Please pull out every line of the rows below that contains the word "knee", and treat uppercase and lowercase as different.

◇ ◇ ◇ ◇ ◇

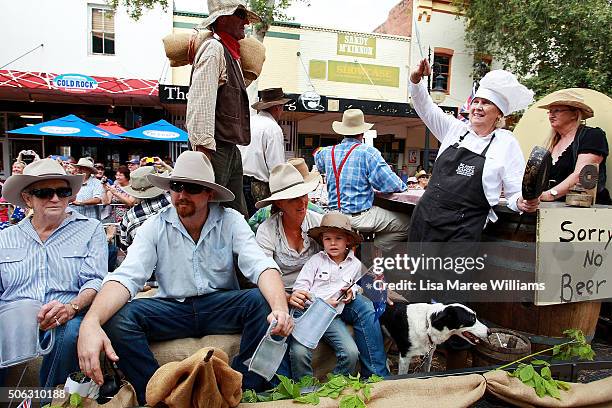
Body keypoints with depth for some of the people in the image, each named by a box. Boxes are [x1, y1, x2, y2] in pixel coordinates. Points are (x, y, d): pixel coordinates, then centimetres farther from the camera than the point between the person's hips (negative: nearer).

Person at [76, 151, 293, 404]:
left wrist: (280, 307, -41)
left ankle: (247, 389, -15)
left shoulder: (231, 221, -6)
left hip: (222, 306, 0)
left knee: (262, 301, -29)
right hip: (172, 309, 1)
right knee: (118, 317, -24)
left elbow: (261, 266, -19)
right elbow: (126, 277, -17)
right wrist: (90, 323, -37)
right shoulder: (155, 227, -4)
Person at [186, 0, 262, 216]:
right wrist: (203, 146, -24)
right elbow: (200, 101, -19)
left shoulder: (231, 53, 21)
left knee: (238, 215, 11)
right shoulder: (213, 48, -8)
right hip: (215, 149, -10)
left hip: (231, 150, 10)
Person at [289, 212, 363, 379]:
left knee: (352, 353, -16)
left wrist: (351, 291, 6)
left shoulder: (355, 265, 9)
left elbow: (356, 285, 30)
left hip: (332, 317, 3)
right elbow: (300, 286, -2)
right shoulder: (316, 260, 1)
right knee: (299, 353, -24)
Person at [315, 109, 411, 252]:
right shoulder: (368, 152, -13)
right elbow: (389, 184, -16)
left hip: (334, 215, 7)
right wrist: (402, 186, 4)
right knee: (408, 223, 2)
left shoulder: (327, 152, 3)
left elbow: (319, 166, 27)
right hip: (361, 217, -7)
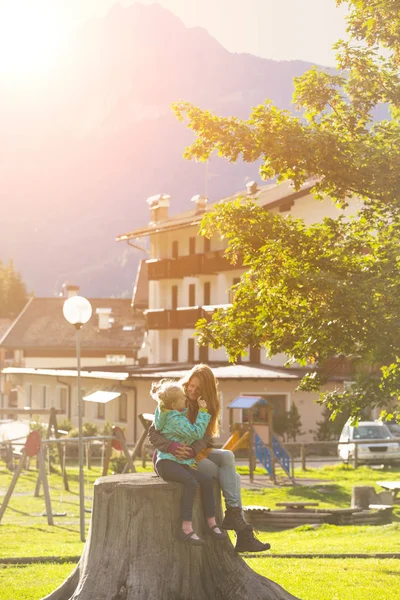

◇ ◇ ◇ ◇ ◇

### TASK ANSWER:
left knee: (262, 301, -29)
right knee: (118, 317, -24)
left knee: (238, 215, 11)
left knee: (352, 353, -16)
right knee: (299, 353, -24)
right knee: (408, 223, 2)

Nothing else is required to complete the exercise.